── Text segment

Explore the usage of the class ConcurrentDictionary as a shared data structure in asynchronous or multithreaded applications.
- [Instructor] The concurrent queue, and concurrent stack implies a sequence in which elements are added, and then removed from the data structure. But a much more common scenario for synchronous code is to use dictionaries, and so there is also a concurrent dictionary that deals with key value pairs rather than a sequence of elements that is added and removed from the collection. So concurrent dictionary has key value pairs. You can specify the types thanks to genetics, and it has thread safety built in so you can remove/add safely.
Let's see how this works. Back to our AsyncDemos solution. Right click add new project, concurrent dictionary, cancel application. So we'll do very similar things like before. We'll add two threads, two things concurrently, but this time we will use a concurrent dictionary, and the concurrent dictionary is from the name space System.Collection.Concurrent, and it was two data types to be specified as a genetic type.
So the key itself and then the underlying value. I'll do an integer key and a string value, and here we have a shared data structure. That'll be used as a dictionary from multiple threads. So as before, we'll create multiple threads. Now in this case, we're not looking so much at a producer/consumer style where something is adding to a queue or stack, something else is removing from that queue or stack, but rather, we would have relatively random access in the sense that somethings will be added to the dictionary, and some things will be removed from the dictionary, and we need to be able to do so in a thread-safe manner, but the operations will seek keys and seek to modify the values associated with those keys.
Let's look at some of the common operations. Type add, and notice the three different ways in which we might need to add something. Because we cannot know whether a key value pair already exists in the collection until we call this method, we have the option to say we would like to add this key value pair, but if the key already exists, I'd like to do the following, and so provide a method. You can also say, well, I expect this value might already be there. I'll try and retrieve a value for this key, but if the key is not present let me add this key value pair.
Or you could simply say, I'd like to try to add this value, and if the key value pair already exists nothing happens. So let's do the simplest case first, TryAdd. Attempts to add the specified key and value to the concurrent dictionary, and so the key, one, value, the text one, and so that should not come as a surprise. This is almost as straight forward as a traditional dictionary.add, but there is an if statement involved because TryAdd will tell you whether you succeeded or not, right? So if you're adding unique values, unique key value pairs to this collection, all you might want to determine is, I thought I was adding this, oh it was there already.
Moving on, right? Right, TryAdd, and returns true if the value was added. Save all, build, run. Woops. We need to change the project I'm running. Concurrent dictionary, set to start up, run again, there we go. The key value pair 1 and one was added. So it's a very simple way to determine the state of the dictionary at the time when we do the operation.

────

- **Task directions**:
What does TryAdd return when the value was added, according to the ConcurrentDictionary text?

── Data listing

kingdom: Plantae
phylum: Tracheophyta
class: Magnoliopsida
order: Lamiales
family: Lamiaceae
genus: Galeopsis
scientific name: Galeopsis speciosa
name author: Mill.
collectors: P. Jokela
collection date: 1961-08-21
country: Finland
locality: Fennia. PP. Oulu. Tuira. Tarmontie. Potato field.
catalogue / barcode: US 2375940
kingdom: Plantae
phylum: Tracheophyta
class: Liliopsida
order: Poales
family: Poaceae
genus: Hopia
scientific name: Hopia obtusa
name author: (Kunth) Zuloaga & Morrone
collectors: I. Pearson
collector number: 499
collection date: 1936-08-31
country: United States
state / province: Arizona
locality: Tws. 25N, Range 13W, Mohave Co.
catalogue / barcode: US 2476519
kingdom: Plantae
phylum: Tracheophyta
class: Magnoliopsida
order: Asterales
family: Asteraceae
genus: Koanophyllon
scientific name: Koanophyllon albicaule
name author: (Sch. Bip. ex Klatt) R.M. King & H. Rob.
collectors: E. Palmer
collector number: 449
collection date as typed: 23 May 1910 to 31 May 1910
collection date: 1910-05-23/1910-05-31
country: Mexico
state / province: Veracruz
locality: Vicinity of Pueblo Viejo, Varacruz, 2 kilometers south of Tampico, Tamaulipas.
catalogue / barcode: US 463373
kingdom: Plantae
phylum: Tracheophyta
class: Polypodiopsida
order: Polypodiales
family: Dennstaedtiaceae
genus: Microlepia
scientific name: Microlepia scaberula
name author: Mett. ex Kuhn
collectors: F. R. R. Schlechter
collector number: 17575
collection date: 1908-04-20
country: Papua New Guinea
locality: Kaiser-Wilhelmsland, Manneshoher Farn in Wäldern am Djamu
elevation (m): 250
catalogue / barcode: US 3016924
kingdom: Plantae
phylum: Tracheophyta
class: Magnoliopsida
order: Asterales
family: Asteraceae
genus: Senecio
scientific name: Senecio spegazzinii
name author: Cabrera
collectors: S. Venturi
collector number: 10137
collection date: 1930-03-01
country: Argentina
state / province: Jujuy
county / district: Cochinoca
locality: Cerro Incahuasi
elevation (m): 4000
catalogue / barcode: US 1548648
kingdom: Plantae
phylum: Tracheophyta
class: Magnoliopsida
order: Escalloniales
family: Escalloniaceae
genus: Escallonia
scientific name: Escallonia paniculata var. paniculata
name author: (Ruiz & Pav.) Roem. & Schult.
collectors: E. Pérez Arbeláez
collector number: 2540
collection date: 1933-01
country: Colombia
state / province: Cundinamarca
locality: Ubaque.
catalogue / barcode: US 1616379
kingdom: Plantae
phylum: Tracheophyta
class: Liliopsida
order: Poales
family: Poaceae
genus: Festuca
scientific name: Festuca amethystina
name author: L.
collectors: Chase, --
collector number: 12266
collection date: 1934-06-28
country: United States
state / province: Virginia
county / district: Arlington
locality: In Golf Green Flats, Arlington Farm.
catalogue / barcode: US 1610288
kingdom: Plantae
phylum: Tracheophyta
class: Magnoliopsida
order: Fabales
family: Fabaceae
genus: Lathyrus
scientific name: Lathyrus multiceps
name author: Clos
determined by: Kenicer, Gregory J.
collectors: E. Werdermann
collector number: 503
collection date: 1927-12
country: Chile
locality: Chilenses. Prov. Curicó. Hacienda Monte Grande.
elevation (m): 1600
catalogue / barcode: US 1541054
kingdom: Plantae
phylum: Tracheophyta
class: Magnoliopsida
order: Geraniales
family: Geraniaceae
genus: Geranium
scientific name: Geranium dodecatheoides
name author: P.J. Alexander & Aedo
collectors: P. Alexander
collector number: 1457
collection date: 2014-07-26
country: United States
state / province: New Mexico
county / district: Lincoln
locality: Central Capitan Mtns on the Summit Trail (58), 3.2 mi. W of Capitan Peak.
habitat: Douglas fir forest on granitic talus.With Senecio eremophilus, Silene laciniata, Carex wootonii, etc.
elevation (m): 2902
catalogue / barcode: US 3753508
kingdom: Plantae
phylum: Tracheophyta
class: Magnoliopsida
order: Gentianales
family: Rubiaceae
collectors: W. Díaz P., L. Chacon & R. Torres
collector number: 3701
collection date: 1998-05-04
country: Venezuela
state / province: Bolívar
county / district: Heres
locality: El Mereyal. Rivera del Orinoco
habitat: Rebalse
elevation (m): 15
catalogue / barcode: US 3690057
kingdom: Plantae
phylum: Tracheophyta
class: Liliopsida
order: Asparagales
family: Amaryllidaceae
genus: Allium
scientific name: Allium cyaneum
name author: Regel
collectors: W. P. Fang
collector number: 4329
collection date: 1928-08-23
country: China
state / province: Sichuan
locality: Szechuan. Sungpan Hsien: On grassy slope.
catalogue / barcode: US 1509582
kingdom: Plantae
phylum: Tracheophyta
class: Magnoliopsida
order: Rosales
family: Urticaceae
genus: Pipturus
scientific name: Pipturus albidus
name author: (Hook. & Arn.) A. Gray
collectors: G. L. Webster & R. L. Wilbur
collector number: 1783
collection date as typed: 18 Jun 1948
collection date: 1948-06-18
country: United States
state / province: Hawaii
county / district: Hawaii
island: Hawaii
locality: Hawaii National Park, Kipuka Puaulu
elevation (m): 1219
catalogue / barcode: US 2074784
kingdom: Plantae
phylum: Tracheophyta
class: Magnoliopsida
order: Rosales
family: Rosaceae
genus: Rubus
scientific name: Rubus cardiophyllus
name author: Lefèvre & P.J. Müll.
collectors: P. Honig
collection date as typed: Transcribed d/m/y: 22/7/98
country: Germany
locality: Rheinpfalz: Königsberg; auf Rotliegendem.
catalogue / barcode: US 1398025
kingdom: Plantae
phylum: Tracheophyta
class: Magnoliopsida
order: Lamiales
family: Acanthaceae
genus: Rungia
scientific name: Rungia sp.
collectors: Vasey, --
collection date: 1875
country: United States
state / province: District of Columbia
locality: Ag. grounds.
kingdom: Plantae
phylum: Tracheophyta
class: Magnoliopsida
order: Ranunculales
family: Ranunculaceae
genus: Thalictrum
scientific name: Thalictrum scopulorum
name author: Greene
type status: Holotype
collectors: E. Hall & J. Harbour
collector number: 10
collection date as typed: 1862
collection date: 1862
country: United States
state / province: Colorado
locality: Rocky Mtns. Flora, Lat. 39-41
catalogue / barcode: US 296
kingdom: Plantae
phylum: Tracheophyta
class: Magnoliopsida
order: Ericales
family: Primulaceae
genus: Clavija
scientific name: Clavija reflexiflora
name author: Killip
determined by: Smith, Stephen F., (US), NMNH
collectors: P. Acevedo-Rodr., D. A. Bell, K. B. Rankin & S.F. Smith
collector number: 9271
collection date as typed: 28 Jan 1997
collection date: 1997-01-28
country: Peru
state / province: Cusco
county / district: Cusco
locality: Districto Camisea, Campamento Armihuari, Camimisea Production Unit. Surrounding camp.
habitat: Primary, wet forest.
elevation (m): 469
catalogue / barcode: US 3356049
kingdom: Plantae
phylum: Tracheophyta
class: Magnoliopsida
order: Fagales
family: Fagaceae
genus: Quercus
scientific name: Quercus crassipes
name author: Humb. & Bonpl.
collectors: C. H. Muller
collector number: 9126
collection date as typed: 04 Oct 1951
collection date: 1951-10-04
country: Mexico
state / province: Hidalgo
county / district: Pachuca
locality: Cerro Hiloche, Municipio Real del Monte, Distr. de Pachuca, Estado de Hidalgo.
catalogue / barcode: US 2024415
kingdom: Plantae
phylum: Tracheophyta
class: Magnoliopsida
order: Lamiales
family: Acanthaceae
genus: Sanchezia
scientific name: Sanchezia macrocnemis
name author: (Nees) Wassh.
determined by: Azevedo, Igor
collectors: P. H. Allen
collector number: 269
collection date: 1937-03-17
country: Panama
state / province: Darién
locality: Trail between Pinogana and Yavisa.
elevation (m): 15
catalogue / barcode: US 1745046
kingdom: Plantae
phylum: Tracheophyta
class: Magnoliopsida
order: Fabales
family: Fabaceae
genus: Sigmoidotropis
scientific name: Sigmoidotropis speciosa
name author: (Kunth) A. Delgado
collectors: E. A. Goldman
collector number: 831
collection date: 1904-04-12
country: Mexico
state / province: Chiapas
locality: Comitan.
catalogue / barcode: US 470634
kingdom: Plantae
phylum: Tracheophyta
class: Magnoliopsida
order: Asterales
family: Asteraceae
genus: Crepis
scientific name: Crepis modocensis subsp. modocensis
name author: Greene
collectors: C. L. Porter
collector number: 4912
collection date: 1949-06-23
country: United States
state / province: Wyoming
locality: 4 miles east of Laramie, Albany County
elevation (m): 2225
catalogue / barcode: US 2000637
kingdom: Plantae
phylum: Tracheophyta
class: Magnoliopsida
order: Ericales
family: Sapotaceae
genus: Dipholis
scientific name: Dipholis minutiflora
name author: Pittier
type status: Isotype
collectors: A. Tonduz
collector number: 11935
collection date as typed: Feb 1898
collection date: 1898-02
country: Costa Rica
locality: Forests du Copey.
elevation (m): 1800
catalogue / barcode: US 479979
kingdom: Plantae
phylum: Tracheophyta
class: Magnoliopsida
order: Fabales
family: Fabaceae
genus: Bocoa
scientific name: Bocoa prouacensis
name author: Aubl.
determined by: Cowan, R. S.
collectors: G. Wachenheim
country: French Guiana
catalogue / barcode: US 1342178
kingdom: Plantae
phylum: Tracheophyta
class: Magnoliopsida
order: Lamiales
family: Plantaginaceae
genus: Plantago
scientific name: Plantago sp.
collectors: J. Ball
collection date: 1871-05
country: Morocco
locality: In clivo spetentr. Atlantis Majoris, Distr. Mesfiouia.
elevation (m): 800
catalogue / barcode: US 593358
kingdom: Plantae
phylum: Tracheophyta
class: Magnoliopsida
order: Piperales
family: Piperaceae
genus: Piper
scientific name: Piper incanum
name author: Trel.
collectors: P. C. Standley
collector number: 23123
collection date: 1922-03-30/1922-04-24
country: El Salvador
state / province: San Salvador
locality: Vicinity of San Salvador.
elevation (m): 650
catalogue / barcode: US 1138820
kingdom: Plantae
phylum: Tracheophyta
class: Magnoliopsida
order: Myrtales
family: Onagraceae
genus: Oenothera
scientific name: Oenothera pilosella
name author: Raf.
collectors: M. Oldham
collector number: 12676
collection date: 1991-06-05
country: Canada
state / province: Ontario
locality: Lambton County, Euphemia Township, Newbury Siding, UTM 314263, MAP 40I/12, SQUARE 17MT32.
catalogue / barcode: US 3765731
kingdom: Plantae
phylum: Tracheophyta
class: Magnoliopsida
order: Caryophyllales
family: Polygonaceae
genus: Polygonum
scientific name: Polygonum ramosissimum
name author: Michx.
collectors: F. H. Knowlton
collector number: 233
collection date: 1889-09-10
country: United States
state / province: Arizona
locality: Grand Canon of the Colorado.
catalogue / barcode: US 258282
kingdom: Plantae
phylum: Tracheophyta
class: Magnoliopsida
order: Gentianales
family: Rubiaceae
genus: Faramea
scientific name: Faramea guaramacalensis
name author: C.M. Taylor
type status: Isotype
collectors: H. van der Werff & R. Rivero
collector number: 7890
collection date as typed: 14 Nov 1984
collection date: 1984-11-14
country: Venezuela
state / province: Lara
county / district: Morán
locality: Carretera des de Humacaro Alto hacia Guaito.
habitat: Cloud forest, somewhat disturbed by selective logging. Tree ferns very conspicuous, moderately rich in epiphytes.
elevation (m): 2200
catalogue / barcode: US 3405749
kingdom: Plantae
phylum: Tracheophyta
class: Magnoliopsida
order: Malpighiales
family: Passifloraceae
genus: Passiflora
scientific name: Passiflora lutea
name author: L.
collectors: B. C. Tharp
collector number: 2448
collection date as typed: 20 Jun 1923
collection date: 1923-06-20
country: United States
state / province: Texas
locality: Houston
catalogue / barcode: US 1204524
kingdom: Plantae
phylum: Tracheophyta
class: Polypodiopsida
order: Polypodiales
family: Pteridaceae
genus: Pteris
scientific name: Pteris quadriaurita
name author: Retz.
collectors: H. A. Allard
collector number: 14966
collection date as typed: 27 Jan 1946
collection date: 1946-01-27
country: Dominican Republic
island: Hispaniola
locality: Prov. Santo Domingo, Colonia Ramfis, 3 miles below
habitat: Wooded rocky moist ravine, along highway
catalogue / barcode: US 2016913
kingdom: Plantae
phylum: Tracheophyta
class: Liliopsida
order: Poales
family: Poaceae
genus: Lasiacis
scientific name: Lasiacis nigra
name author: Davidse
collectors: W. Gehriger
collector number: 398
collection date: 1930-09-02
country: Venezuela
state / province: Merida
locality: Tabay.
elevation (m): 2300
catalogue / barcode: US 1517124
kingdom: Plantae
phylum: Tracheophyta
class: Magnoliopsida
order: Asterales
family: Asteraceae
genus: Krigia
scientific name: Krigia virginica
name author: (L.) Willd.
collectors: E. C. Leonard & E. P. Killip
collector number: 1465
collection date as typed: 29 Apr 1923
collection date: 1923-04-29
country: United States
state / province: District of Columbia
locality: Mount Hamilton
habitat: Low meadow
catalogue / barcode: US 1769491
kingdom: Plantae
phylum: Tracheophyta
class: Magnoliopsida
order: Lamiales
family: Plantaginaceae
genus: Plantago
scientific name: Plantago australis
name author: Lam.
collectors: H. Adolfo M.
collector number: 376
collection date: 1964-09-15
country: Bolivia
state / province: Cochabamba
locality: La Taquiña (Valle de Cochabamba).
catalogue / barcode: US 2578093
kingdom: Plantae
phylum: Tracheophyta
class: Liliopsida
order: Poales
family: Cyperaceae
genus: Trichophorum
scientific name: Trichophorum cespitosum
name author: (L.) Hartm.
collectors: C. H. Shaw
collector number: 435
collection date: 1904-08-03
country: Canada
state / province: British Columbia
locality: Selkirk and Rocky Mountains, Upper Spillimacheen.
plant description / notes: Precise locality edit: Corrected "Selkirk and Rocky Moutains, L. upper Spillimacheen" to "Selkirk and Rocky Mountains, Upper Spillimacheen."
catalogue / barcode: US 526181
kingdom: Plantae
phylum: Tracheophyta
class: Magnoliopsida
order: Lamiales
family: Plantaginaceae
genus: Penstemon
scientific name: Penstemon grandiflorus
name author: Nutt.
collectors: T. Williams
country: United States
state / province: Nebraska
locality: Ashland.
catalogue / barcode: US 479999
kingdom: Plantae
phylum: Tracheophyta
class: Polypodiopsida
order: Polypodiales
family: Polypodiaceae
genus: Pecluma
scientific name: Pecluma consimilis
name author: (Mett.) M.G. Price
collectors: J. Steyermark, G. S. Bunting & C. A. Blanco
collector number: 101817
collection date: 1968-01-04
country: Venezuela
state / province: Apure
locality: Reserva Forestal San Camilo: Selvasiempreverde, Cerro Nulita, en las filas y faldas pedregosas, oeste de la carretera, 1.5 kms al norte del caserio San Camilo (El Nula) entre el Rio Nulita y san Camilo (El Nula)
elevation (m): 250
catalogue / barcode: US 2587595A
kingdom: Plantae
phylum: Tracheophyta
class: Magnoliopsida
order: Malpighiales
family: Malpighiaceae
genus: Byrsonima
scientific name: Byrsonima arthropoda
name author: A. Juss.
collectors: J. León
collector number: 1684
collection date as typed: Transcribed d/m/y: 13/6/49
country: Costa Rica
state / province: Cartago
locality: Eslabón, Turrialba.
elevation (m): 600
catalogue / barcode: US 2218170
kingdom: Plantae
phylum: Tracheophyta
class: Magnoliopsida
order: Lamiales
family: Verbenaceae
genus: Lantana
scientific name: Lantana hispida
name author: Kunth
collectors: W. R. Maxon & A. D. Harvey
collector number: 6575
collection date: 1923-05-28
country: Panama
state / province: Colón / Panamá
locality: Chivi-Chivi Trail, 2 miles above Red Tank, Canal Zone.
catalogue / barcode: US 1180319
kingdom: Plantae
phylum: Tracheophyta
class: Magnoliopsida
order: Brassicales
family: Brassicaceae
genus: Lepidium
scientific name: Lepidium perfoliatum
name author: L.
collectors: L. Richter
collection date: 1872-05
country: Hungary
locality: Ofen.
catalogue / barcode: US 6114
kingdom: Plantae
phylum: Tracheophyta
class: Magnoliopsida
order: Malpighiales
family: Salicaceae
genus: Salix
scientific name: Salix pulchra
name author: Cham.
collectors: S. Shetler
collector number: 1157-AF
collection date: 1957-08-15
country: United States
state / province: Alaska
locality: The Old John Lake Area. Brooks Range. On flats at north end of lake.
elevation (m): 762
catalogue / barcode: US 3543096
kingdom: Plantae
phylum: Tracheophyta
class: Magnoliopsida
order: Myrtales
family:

────

- **Task answer**:
It returns true.